▶ [Direction]: Gather every line of the rows below that includes the word "ground", and reproduce each such line in full.

-=-=-

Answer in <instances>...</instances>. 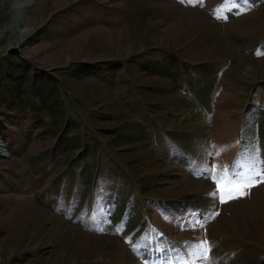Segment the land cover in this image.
<instances>
[{
    "label": "rangeland",
    "instance_id": "rangeland-1",
    "mask_svg": "<svg viewBox=\"0 0 264 264\" xmlns=\"http://www.w3.org/2000/svg\"><path fill=\"white\" fill-rule=\"evenodd\" d=\"M12 3L0 66L60 99L0 105V264H264V183L220 203L207 171L264 169V0Z\"/></svg>",
    "mask_w": 264,
    "mask_h": 264
},
{
    "label": "snow or ice",
    "instance_id": "snow-or-ice-1",
    "mask_svg": "<svg viewBox=\"0 0 264 264\" xmlns=\"http://www.w3.org/2000/svg\"><path fill=\"white\" fill-rule=\"evenodd\" d=\"M209 178L216 184V190L211 195L219 197L220 203H227L230 200H235L247 196L251 188L260 183H264V169L260 168L259 162L254 161L249 165L248 173L243 171L232 170L231 173L227 169L223 170L224 174L218 176L217 167H209L207 169ZM209 242L202 241L197 247L202 252L198 259L205 262L208 261Z\"/></svg>",
    "mask_w": 264,
    "mask_h": 264
},
{
    "label": "trees",
    "instance_id": "trees-1",
    "mask_svg": "<svg viewBox=\"0 0 264 264\" xmlns=\"http://www.w3.org/2000/svg\"><path fill=\"white\" fill-rule=\"evenodd\" d=\"M42 79L39 78V75H35V73L30 75L22 62L12 63V61L8 60L7 66H0V90L5 89V94L0 96V105L5 103L11 110L14 106H19V97L23 91L26 93L33 92L34 96L50 91L51 98L49 100L53 106L51 114L57 115V110H59L58 99L60 98L55 91L52 94L51 89L48 90V83H43ZM6 101L9 102L6 103Z\"/></svg>",
    "mask_w": 264,
    "mask_h": 264
},
{
    "label": "bare ground",
    "instance_id": "bare-ground-1",
    "mask_svg": "<svg viewBox=\"0 0 264 264\" xmlns=\"http://www.w3.org/2000/svg\"><path fill=\"white\" fill-rule=\"evenodd\" d=\"M33 3V0H13L12 3V21H11V26L10 29H15V28H19L20 26H22L23 24V18L25 16V12L24 10H22V8L27 7L29 5H31ZM32 30L31 29H18L17 33L19 35L20 41H24L30 34H31ZM1 143V142H0ZM1 145L3 148V154L4 157L7 156L8 152L5 149L4 145L1 143L0 144V155L2 153V149H1ZM3 154L1 155V157L3 156Z\"/></svg>",
    "mask_w": 264,
    "mask_h": 264
},
{
    "label": "water",
    "instance_id": "water-1",
    "mask_svg": "<svg viewBox=\"0 0 264 264\" xmlns=\"http://www.w3.org/2000/svg\"><path fill=\"white\" fill-rule=\"evenodd\" d=\"M18 48H16V47H13V48H10L9 50H8V52L9 53H18Z\"/></svg>",
    "mask_w": 264,
    "mask_h": 264
}]
</instances>
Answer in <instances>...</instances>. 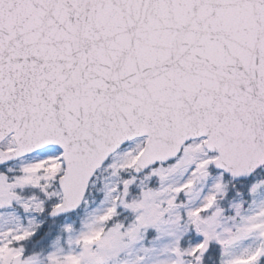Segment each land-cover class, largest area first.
<instances>
[{"label":"snow or ice","instance_id":"obj_1","mask_svg":"<svg viewBox=\"0 0 264 264\" xmlns=\"http://www.w3.org/2000/svg\"><path fill=\"white\" fill-rule=\"evenodd\" d=\"M0 264H264V0H0Z\"/></svg>","mask_w":264,"mask_h":264}]
</instances>
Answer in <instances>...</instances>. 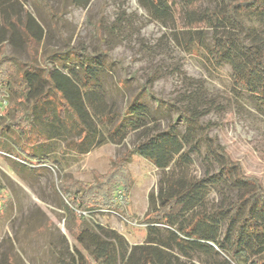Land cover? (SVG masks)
Returning <instances> with one entry per match:
<instances>
[{"label": "trees", "instance_id": "trees-1", "mask_svg": "<svg viewBox=\"0 0 264 264\" xmlns=\"http://www.w3.org/2000/svg\"><path fill=\"white\" fill-rule=\"evenodd\" d=\"M183 1L188 8L196 2ZM89 2L74 0L81 7ZM137 2L156 21L172 15L168 0ZM220 3L216 10L186 11L187 25L203 22L211 29L205 35L187 31V48L216 67L227 64L237 90L264 111V42L256 34L264 18V0ZM16 5L18 0H0V107L5 104L0 154L14 158L16 169L50 166L62 173L66 154L85 155L105 143H121L130 132L140 134L122 159L94 181L59 177L60 207L72 250L61 253L56 264H264V188L256 178L244 175L214 138L200 135L197 126L203 114L194 106L179 109L180 124L185 126L180 132L176 124L168 122L166 128L159 124L166 108L160 100L153 110L138 94L121 112L113 110L100 82L105 70L101 52L71 49L59 58L65 62L51 68L28 64L21 71L5 52V43L20 40L17 29L22 26L30 48L37 50L43 30L29 12L20 25ZM249 34L256 36L245 45L244 36ZM202 151L206 171L193 176L189 174L193 155ZM135 155L161 174L143 219L126 210L133 178L124 161ZM212 192L217 198L209 204ZM96 212L117 213L143 232V243L130 246L121 234L97 224Z\"/></svg>", "mask_w": 264, "mask_h": 264}, {"label": "rangeland", "instance_id": "rangeland-1", "mask_svg": "<svg viewBox=\"0 0 264 264\" xmlns=\"http://www.w3.org/2000/svg\"><path fill=\"white\" fill-rule=\"evenodd\" d=\"M168 1L171 17L156 21L137 0H90L85 7L74 0H18L14 8L21 10L20 25L24 24V13L29 12L43 30L42 41L37 50L30 48L20 26V40L7 42L3 48L21 71L28 64L51 68L65 62L59 58L71 49L105 54L100 82L108 106L121 112L133 96L141 94L154 110L160 100L166 108L159 124L162 128L168 122L176 124L180 132L185 126L180 124L179 109L194 106L203 114L197 126L200 135L214 138L229 160L264 188V111L253 98L237 90L227 64L216 67L187 48V31L209 34L211 29L203 22L187 25L186 11L216 10L221 0H196L189 8L183 0ZM256 32L264 42V18ZM255 36L245 35L244 44ZM4 106L0 107V126ZM139 138L138 132H130L119 144L105 143L81 156L66 154L62 173L50 166L44 170L16 169L11 162L14 158L0 154V264H56L61 253L71 251L72 241L60 207L59 177L94 181L122 159ZM5 145L10 147V141L5 140ZM203 151L193 155L189 174L201 176L206 171ZM124 165L133 178L126 210L143 219L161 174L137 155ZM216 196L211 193L209 204ZM93 219L121 234L130 246L143 243V232L127 225L117 213L106 216L96 212Z\"/></svg>", "mask_w": 264, "mask_h": 264}, {"label": "built area", "instance_id": "built-area-1", "mask_svg": "<svg viewBox=\"0 0 264 264\" xmlns=\"http://www.w3.org/2000/svg\"><path fill=\"white\" fill-rule=\"evenodd\" d=\"M1 207H2V202H1V196H0V209H1Z\"/></svg>", "mask_w": 264, "mask_h": 264}]
</instances>
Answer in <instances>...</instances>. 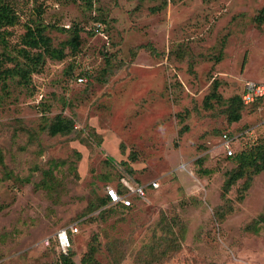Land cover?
<instances>
[{"label": "rangeland", "instance_id": "1", "mask_svg": "<svg viewBox=\"0 0 264 264\" xmlns=\"http://www.w3.org/2000/svg\"><path fill=\"white\" fill-rule=\"evenodd\" d=\"M0 5V264H264V170L224 193L240 164L221 146L246 131L234 155L264 152V100L238 101L264 83V0ZM121 179L146 200L108 203ZM74 222L64 259L50 236Z\"/></svg>", "mask_w": 264, "mask_h": 264}, {"label": "built area", "instance_id": "2", "mask_svg": "<svg viewBox=\"0 0 264 264\" xmlns=\"http://www.w3.org/2000/svg\"><path fill=\"white\" fill-rule=\"evenodd\" d=\"M78 81L82 83L86 81L85 78H78ZM241 100L244 105H250L257 100L264 98V83L254 81H244L241 90ZM247 132H241L236 136H229L223 134L221 136V146L225 152V156H232V145L239 138L246 135ZM121 189L118 186L107 187L105 190V196L108 198L109 203L113 205H119L122 208L133 207L132 198H136L140 201L146 200V187L144 185H138L131 183L125 179H121L119 182ZM152 188L156 189L158 185L154 182L150 184ZM79 230L77 223H71L66 227L60 228L52 236H50L54 247L58 250V254L67 255L73 248V238L78 235ZM49 237L43 240V245L49 247Z\"/></svg>", "mask_w": 264, "mask_h": 264}, {"label": "trees", "instance_id": "3", "mask_svg": "<svg viewBox=\"0 0 264 264\" xmlns=\"http://www.w3.org/2000/svg\"><path fill=\"white\" fill-rule=\"evenodd\" d=\"M14 20H15V18L12 15V12L9 9V7L6 5H0V26L1 25H7V26L12 25L14 23ZM256 21L260 24L264 23V7L258 12V15L256 17ZM27 37L28 38L25 40V44L30 48H37L39 46L47 45V40L45 38H43L40 30H36L35 34H32L30 31H28ZM79 78H83V77H79ZM262 100H264V98L257 100L250 105H254V104H256ZM238 101L240 102V104L244 105L242 103V100H241V94H239V96H238ZM240 118H241L240 115L236 114L232 118V121L238 122L240 120ZM71 129H72V125H71L70 121L58 118L49 127V134L52 136H55V135L60 134V133L69 132V131H71ZM242 132H244V131H242ZM227 135L230 136L231 134H227ZM250 151L249 152L245 151V152H242V153L237 154V155H234V153H233L232 156L227 157V158H233L234 160H236V162L240 164L239 165L240 168H239V171L237 172L238 175L232 176L227 181V183L225 185L224 193H226L228 191L230 186L236 180H238L240 177H242L243 167L253 168L254 174L259 173L262 170H264V152L261 154L260 148L255 150L254 152L253 151L250 152ZM116 186L119 187V190L121 189V186L119 185V183ZM105 198H106V201L109 203L108 198L106 196H105ZM71 251H72V249L68 252L67 255H63V254H58V255H60L64 259H67L70 255Z\"/></svg>", "mask_w": 264, "mask_h": 264}]
</instances>
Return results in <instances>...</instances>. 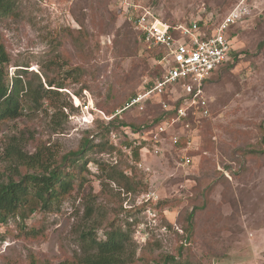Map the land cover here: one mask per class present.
<instances>
[{"label":"rangeland","instance_id":"1","mask_svg":"<svg viewBox=\"0 0 264 264\" xmlns=\"http://www.w3.org/2000/svg\"><path fill=\"white\" fill-rule=\"evenodd\" d=\"M16 1L15 14L0 19L8 78L21 68L32 87L35 75L43 86L45 78L63 81L72 107L56 113L44 100L34 113L1 123L0 146L20 131L28 152L53 144L61 157L85 139L93 146L77 156L76 177L59 202L23 222L11 217L0 224V264L73 258L84 226L100 240L111 227L126 233L133 252L126 264H152L163 254L192 264H264V48H257L264 39V0H125L170 23L202 18L212 28L234 9L241 12L240 25L228 31L236 61L204 87L206 115L189 113L157 134L151 116L156 105L176 101L170 91L152 96L156 109L126 114L136 125H151L138 133L148 145L138 160L125 147L109 148L115 138L98 114L109 116L110 107L142 91L158 66L125 21L123 0ZM1 157L0 171L7 170Z\"/></svg>","mask_w":264,"mask_h":264},{"label":"trees","instance_id":"2","mask_svg":"<svg viewBox=\"0 0 264 264\" xmlns=\"http://www.w3.org/2000/svg\"><path fill=\"white\" fill-rule=\"evenodd\" d=\"M16 0H0V19L15 14ZM153 13L165 20L160 14ZM125 21L129 23L126 18ZM201 37L210 34L212 28L210 19L196 20ZM130 24V23H129ZM189 24V23H188ZM131 25V24H130ZM240 22L231 24L230 28H235ZM230 28L228 31H230ZM230 37V36H229ZM231 38V37H230ZM232 45V44H231ZM257 48H264V39L260 40ZM149 57L155 60V73L152 78L145 83L144 87H149L154 83L155 79L160 76L163 66L156 60L163 55L162 48L146 50ZM229 59L222 65L217 67L211 76L202 84L204 88L211 79L218 74L223 68L230 69L233 62L236 61V49L231 46L229 49ZM10 58L5 49L0 31V125L7 120H16L21 116L34 113V109L41 108L42 102L45 100L56 108V113H63L61 108L70 105L64 100L62 88L65 83L62 81L55 82L45 78L46 86L41 83L40 77L36 87H32L29 81L23 82V75L27 73L26 69L18 68L16 73L8 78L7 64ZM70 73V72H69ZM23 74V75H22ZM179 87V82L177 83ZM138 92H134L118 106L110 107V119L106 120L109 126V137L115 138V141L109 142V148L125 147V151L130 153L131 158L138 160L140 150L145 148L146 142L137 140L135 143L129 137V132L141 133L150 127L148 122L136 125L134 122L126 120L127 113L138 111L136 106L122 109L125 103ZM82 94L79 97L82 98ZM32 101V104L30 101ZM151 98L143 102V108L153 106L157 111L152 115V123L158 124L166 117L174 116L180 99L174 103H169V109L165 110L160 105H152ZM116 109H122L121 112L115 113ZM54 116V115H53ZM183 122L187 119H181ZM181 120L177 122H182ZM204 120V119H202ZM153 125V124H152ZM18 134V135H17ZM138 139V138H137ZM0 146V157L7 162V170L0 171V224L5 223L9 218H18L24 221L31 213L40 209H48L53 204L60 201L69 191L71 181L76 177L71 167L76 163L77 156L83 155V152L92 148L93 144L90 140L85 139L80 149L69 151L61 157H57L53 144H37L33 152H28L25 148L27 139L22 131L12 133L5 138ZM115 143V144H113ZM148 146V145H147ZM136 175V171L132 170ZM130 173V175H132ZM133 175L132 177H134ZM122 177H129L128 174L121 173ZM86 217L88 220L94 215V210L90 206L87 208ZM94 228L86 229L80 232L81 250L80 253L73 258H65L55 264H126L133 258V252L127 250L128 235L120 229L111 227L106 231V237L103 240L97 239ZM152 264H192L189 260H183L174 254H163L155 259Z\"/></svg>","mask_w":264,"mask_h":264},{"label":"built area","instance_id":"3","mask_svg":"<svg viewBox=\"0 0 264 264\" xmlns=\"http://www.w3.org/2000/svg\"><path fill=\"white\" fill-rule=\"evenodd\" d=\"M123 4L126 6V19L135 30L143 48L163 49V55L156 60L157 63L162 64L163 71L153 84L144 87L142 91L131 97L122 109L136 106L142 111L145 100L152 98L153 95L162 96L166 91H170L174 99H180V104L174 116L166 117L156 125L157 134L165 131L172 123L186 119L189 113L194 116L206 115L207 99L202 84L217 67L230 58L231 43L228 30L231 24L240 18V10L234 9L211 30L209 35L201 37L202 32L195 20L189 24L170 23L156 16L146 7L128 5L126 2ZM178 82L179 87H177ZM163 108L168 110L169 104L163 102ZM122 109H117L115 113L121 112ZM98 114L105 120L111 118L102 111H98ZM157 134L153 138L155 142L160 141ZM129 137L135 143L139 136L137 132L131 131ZM154 150L155 153L160 151L157 146ZM183 161L187 164L190 158L184 156Z\"/></svg>","mask_w":264,"mask_h":264},{"label":"crops","instance_id":"4","mask_svg":"<svg viewBox=\"0 0 264 264\" xmlns=\"http://www.w3.org/2000/svg\"><path fill=\"white\" fill-rule=\"evenodd\" d=\"M123 2H126V1L123 0L122 3H123ZM126 4H128V5H132V4H130L129 2H126ZM134 5H135V4H134ZM125 7H126V6L124 5V8H125ZM124 10H125V9H124Z\"/></svg>","mask_w":264,"mask_h":264}]
</instances>
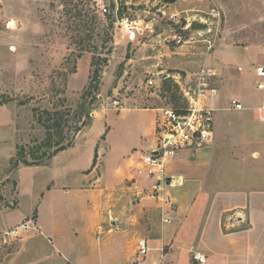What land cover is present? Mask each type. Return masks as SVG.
<instances>
[{"label": "rangeland", "instance_id": "rangeland-1", "mask_svg": "<svg viewBox=\"0 0 264 264\" xmlns=\"http://www.w3.org/2000/svg\"><path fill=\"white\" fill-rule=\"evenodd\" d=\"M123 2L128 8L122 14L141 27L135 40L112 16L97 13L91 0H0V264H72L65 260L70 250L103 245L94 232L88 238L92 207L100 209L96 199H109L101 212H120L112 197H148L154 190L140 186L131 165L118 184L110 176L129 154L147 149L159 108L180 104L177 76L204 65L217 70L222 107L208 144L215 146L210 175L220 174L225 188L238 175L264 186V76L258 75L264 0ZM93 56L99 58L98 80ZM151 77L157 86L145 84ZM232 98L245 109H228ZM61 140L67 148L48 158ZM198 148H188L185 164L207 161ZM22 151L30 161L46 156L41 165L14 167ZM96 152L105 161L99 166ZM93 191L101 195L87 200ZM112 214L96 226L104 225L102 238L111 236ZM141 215L136 238L154 236L159 212L151 207ZM72 258L73 264L84 259Z\"/></svg>", "mask_w": 264, "mask_h": 264}, {"label": "crops", "instance_id": "crops-1", "mask_svg": "<svg viewBox=\"0 0 264 264\" xmlns=\"http://www.w3.org/2000/svg\"><path fill=\"white\" fill-rule=\"evenodd\" d=\"M155 129L154 120L145 140L146 150L156 144L151 139L156 134ZM108 133L102 136L104 142ZM198 150L207 159L206 162L185 164L188 156L185 152L190 149H184L168 163L167 178L170 177L172 182L170 185L164 184L165 190L161 192L163 200L124 194L110 199L113 205L123 207L121 213L116 207L113 210L108 207L105 213L101 212L102 203L105 207L109 199H96L100 209L92 207L94 215L88 238L93 240L98 222L108 219V211L113 213L109 219L112 228L108 232L112 233L111 236L106 235L108 238H102L104 242L95 238L99 243L103 242L98 249L81 244L78 253L74 254L84 259L78 258L76 264H193V254L196 252L206 256V264H264V186L249 185L238 175L236 178L240 180H228L231 188H225L219 182L220 174L214 177L210 175L215 146L204 145ZM97 156V166L102 161L105 163L103 156ZM137 159V154H129L124 165H118L110 176L112 181L118 184L125 179L131 165L135 167L134 177L139 179L140 186L153 187L155 180L152 182L143 178L146 175L137 176ZM102 173L107 180L105 172ZM105 181L103 179V183ZM99 195L93 191L85 198L88 200V197ZM151 207H155L160 215L156 233L154 236L136 238V233L141 231V214ZM139 238H146L150 246L145 256L139 254ZM70 252L65 260L73 264V250Z\"/></svg>", "mask_w": 264, "mask_h": 264}, {"label": "built area", "instance_id": "built-area-1", "mask_svg": "<svg viewBox=\"0 0 264 264\" xmlns=\"http://www.w3.org/2000/svg\"><path fill=\"white\" fill-rule=\"evenodd\" d=\"M91 3L97 13L112 16L114 23L120 26L131 40L137 38L141 32L140 25L136 20L122 14L128 8V3L123 0H91ZM217 75L215 68L204 65L194 74L177 76L176 95L180 104L159 108L160 122L156 129V144L150 150L137 153V176L156 178L154 190L149 197L155 199L163 197L161 192L166 184L167 165L179 151L202 147L213 142L215 116L222 108L216 103L220 93L215 86ZM258 75L264 76V67L258 68ZM145 84L148 87L157 86L154 77L147 79ZM260 87L264 85L260 83ZM262 108L264 109V104ZM228 109L240 111L245 109V105L240 99L232 98L229 100ZM104 233L105 227L100 224L95 232L96 239L100 241ZM149 250L147 239L139 238V254L145 256ZM193 264H206V256L200 252L194 253Z\"/></svg>", "mask_w": 264, "mask_h": 264}, {"label": "trees", "instance_id": "trees-1", "mask_svg": "<svg viewBox=\"0 0 264 264\" xmlns=\"http://www.w3.org/2000/svg\"><path fill=\"white\" fill-rule=\"evenodd\" d=\"M172 1H175V0H172ZM84 23H85V26L87 25V21L84 19L83 20ZM84 41V40H83ZM99 58H97L96 56H93L92 58V65L94 67L93 69V74H96L95 76V80H98L99 79V71H100V67H99V64H98V61ZM107 59H104L103 62H106ZM94 78L91 80L90 82V86H92L94 84ZM177 96V95H176ZM177 98V97H175ZM178 99V98H177ZM3 104L1 101H0V105ZM53 119V118H52ZM51 117H49V121L52 120ZM54 123L59 126L60 125V122L58 123V119L57 120H54ZM52 123L49 124L48 122L45 123V126L49 129L51 127ZM49 132V131H48ZM50 134V133H49ZM48 137V136H47ZM69 143H63V141H59L56 143V145L58 146L55 151H53L52 153L48 154V158H51L55 153L59 152V151H62V150H65L67 148ZM49 145H52L51 143H49ZM97 154V153H96ZM95 154V157H94V160L97 158V155ZM21 155H23L22 159L20 158L19 160H16L14 161V167H18L20 163H24L25 165H41L42 164V161H43V158L44 156H46L45 154L42 156V157H38V159L36 161H30L27 159V155L24 154V151L21 152ZM95 162V161H94Z\"/></svg>", "mask_w": 264, "mask_h": 264}, {"label": "water", "instance_id": "water-1", "mask_svg": "<svg viewBox=\"0 0 264 264\" xmlns=\"http://www.w3.org/2000/svg\"><path fill=\"white\" fill-rule=\"evenodd\" d=\"M164 76L167 77L168 75L165 74ZM171 182H172V179L169 177V178L166 179V182H165V183H166L167 185H170Z\"/></svg>", "mask_w": 264, "mask_h": 264}]
</instances>
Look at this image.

-=-=-

▶ [The response]:
    "label": "bare ground",
    "instance_id": "bare-ground-1",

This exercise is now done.